(Source passage begins)

[conspire] Virus "survival" on hard surfaces / extreme environments

Texx texxgadget at gmail.com
Wed Apr 15 11:52:15 PDT 2020


Isnt that how we finally GOT a sample of the 1918 flu?  Off Permafrost
corpses?

On Tue, Apr 14, 2020 at 10:31 PM paulz at ieee.org <paulz at ieee.org> wrote:

> Researchers have found the 1919 flu virus on corpses buried in the
> permafrost.  I think on researcher went to Alaska and another to Norway.
> There is even a story about one project on the CDC web site.  This research
> showed that 1919 was an H1N1 type virus.
>
> On Tuesday, April 14, 2020, 8:33:19 PM PDT, Texx <texxgadget at gmail.com>
> wrote:
>
>
> Since they preserve virus in fridges and freezers, you should expect virus
> to survive just fine in cold.
> Hit em with clorine or UV radiation if you want to kill them.
> Even silver salts will work.
> US military has used silver compounds for decades as topical.
> Somewhere I have some left over Army Surplus silver cleaning stuff.
> (Silver does NO GOOD once absorbed into the body, but silver nitraate on a
> table top is a nice but expensive way to clean.)
>
> On Mon, Mar 23, 2020 at 12:00 PM Deirdre Saoirse Moen <deirdre at deirdre.net>
> wrote:
>
> I answered a comment in a thread on this post:
>
> https://slatestarcodex.com/2020/03/19/coronalinks-3-19-20/
>
> > How long does cv19 survive in a fridge? A freezer?
>
> "Survive" is an interesting question here.
>
> First of all, it's IMHO an error to consider a virus alive. I know some
> virologists consider them alive (and some do not). I personally, having
> gone through the arguments, consider them life-adjacent. They're made up of
> organic molecules but have no metabolism. So, in that sense, they're like
> frozen meat. Got that metaphor?
>
> It's likely safest to assume that, like frozen meat, they do not readily
> break down in the refrigerator or freezer.
>
> (end of that comment, on to more)
>
> Now onto my favorite part, the most abundant life form in our bodies,
> bacteriophages!

(Source passage ends)
(Exercise data begins)

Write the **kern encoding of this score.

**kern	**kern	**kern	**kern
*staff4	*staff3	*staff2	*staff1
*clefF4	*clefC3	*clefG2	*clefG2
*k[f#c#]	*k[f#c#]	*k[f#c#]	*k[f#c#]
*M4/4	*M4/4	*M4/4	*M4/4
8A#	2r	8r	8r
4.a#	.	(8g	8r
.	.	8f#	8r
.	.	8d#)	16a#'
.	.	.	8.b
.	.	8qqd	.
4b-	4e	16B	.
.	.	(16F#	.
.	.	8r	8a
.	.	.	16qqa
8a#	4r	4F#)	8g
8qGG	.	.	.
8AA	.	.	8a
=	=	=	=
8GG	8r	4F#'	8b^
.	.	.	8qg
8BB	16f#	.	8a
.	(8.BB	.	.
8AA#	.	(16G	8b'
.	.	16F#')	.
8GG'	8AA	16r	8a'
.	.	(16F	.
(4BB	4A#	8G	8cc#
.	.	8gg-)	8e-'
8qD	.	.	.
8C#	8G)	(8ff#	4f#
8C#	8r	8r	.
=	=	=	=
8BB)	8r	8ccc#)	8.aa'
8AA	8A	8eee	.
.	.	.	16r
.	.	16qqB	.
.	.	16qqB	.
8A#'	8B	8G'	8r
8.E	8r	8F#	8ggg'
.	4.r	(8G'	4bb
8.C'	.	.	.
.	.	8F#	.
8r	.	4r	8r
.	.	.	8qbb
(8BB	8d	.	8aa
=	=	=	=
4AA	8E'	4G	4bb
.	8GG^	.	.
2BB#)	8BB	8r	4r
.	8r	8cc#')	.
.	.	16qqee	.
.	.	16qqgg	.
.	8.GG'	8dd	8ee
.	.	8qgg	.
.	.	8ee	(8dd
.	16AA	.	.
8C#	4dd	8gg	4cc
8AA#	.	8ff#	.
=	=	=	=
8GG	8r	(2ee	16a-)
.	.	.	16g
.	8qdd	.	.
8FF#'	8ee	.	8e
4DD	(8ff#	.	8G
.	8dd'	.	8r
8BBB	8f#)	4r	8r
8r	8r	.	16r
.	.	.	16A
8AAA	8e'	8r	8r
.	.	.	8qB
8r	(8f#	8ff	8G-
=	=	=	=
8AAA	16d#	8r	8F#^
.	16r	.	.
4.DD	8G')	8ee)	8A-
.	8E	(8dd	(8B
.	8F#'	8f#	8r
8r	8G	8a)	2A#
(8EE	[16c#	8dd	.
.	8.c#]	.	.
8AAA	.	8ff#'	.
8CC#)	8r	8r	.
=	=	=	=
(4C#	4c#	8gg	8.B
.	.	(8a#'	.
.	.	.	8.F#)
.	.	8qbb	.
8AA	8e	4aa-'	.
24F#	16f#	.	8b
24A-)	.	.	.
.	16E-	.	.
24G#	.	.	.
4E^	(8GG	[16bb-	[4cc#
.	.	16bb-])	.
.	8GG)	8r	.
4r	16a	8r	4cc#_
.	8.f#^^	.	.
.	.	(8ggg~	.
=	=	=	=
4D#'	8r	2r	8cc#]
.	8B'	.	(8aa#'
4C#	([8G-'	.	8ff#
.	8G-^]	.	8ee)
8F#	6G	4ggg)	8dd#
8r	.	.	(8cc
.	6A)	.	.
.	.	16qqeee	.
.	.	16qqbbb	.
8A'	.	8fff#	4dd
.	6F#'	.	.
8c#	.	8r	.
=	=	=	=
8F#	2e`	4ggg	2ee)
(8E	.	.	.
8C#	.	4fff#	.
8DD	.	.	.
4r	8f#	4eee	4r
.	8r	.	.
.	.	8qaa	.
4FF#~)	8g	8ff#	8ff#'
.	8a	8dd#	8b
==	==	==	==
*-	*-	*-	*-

(Exercise data ends)

** Task instructions **
Retype the entire mailing-list post on virus survival, word for word. These items come from a separate source, not from the mailing-list post.

** Output for this task **
[conspire] Virus "survival" on hard surfaces / extreme environments

Texx texxgadget at gmail.com
Wed Apr 15 11:52:15 PDT 2020


Isnt that how we finally GOT a sample of the 1918 flu?  Off Permafrost
corpses?

On Tue, Apr 14, 2020 at 10:31 PM paulz at ieee.org <paulz at ieee.org> wrote:

> Researchers have found the 1919 flu virus on corpses buried in the
> permafrost.  I think on researcher went to Alaska and another to Norway.
> There is even a story about one project on the CDC web site.  This research
> showed that 1919 was an H1N1 type virus.
>
> On Tuesday, April 14, 2020, 8:33:19 PM PDT, Texx <texxgadget at gmail.com>
> wrote:
>
>
> Since they preserve virus in fridges and freezers, you should expect virus
> to survive just fine in cold.
> Hit em with clorine or UV radiation if you want to kill them.
> Even silver salts will work.
> US military has used silver compounds for decades as topical.
> Somewhere I have some left over Army Surplus silver cleaning stuff.
> (Silver does NO GOOD once absorbed into the body, but silver nitraate on a
> table top is a nice but expensive way to clean.)
>
> On Mon, Mar 23, 2020 at 12:00 PM Deirdre Saoirse Moen <deirdre at deirdre.net>
> wrote:
>
> I answered a comment in a thread on this post:
>
> https://slatestarcodex.com/2020/03/19/coronalinks-3-19-20/
>
> > How long does cv19 survive in a fridge? A freezer?
>
> "Survive" is an interesting question here.
>
> First of all, it's IMHO an error to consider a virus alive. I know some
> virologists consider them alive (and some do not). I personally, having
> gone through the arguments, consider them life-adjacent. They're made up of
> organic molecules but have no metabolism. So, in that sense, they're like
> frozen meat. Got that metaphor?
>
> It's likely safest to assume that, like frozen meat, they do not readily
> break down in the refrigerator or freezer.
>
> (end of that comment, on to more)
>
> Now onto my favorite part, the most abundant life form in our bodies,
> bacteriophages!